=== PROVIDED DATA ===

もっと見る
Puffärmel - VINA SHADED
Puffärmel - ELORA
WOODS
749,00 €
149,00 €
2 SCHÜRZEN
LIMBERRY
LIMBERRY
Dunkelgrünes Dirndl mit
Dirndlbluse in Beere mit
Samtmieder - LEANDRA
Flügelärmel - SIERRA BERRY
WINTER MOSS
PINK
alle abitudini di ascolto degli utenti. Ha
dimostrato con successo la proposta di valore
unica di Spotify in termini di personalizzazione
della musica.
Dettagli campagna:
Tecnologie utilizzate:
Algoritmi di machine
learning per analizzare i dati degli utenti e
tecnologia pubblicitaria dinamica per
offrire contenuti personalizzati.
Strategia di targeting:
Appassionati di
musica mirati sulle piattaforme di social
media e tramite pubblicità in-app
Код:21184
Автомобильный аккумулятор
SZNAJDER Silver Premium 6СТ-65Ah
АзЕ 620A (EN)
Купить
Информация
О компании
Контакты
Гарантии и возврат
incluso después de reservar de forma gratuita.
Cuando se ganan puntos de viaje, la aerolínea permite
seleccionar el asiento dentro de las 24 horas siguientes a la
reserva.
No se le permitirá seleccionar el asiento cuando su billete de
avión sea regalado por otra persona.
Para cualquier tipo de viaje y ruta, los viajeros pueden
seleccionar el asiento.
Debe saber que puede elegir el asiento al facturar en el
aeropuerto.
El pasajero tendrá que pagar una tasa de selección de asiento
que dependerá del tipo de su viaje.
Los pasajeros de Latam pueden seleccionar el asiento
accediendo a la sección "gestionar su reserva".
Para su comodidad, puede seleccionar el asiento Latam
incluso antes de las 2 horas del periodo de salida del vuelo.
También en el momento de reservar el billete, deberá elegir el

=== WHAT THE TASK ASKS ===
Return every line above unchanged, in the same order.

=== OUTPUT OF THE EXERCISE ===
もっと見る
Puffärmel - VINA SHADED
Puffärmel - ELORA
WOODS
749,00 €
149,00 €
2 SCHÜRZEN
LIMBERRY
LIMBERRY
Dunkelgrünes Dirndl mit
Dirndlbluse in Beere mit
Samtmieder - LEANDRA
Flügelärmel - SIERRA BERRY
WINTER MOSS
PINK
alle abitudini di ascolto degli utenti. Ha
dimostrato con successo la proposta di valore
unica di Spotify in termini di personalizzazione
della musica.
Dettagli campagna:
Tecnologie utilizzate:
Algoritmi di machine
learning per analizzare i dati degli utenti e
tecnologia pubblicitaria dinamica per
offrire contenuti personalizzati.
Strategia di targeting:
Appassionati di
musica mirati sulle piattaforme di social
media e tramite pubblicità in-app
Код:21184
Автомобильный аккумулятор
SZNAJDER Silver Premium 6СТ-65Ah
АзЕ 620A (EN)
Купить
Информация
О компании
Контакты
Гарантии и возврат
incluso después de reservar de forma gratuita.
Cuando se ganan puntos de viaje, la aerolínea permite
seleccionar el asiento dentro de las 24 horas siguientes a la
reserva.
No se le permitirá seleccionar el asiento cuando su billete de
avión sea regalado por otra persona.
Para cualquier tipo de viaje y ruta, los viajeros pueden
seleccionar el asiento.
Debe saber que puede elegir el asiento al facturar en el
aeropuerto.
El pasajero tendrá que pagar una tasa de selección de asiento
que dependerá del tipo de su viaje.
Los pasajeros de Latam pueden seleccionar el asiento
accediendo a la sección "gestionar su reserva".
Para su comodidad, puede seleccionar el asiento Latam
incluso antes de las 2 horas del periodo de salida del vuelo.
También en el momento de reservar el billete, deberá elegir el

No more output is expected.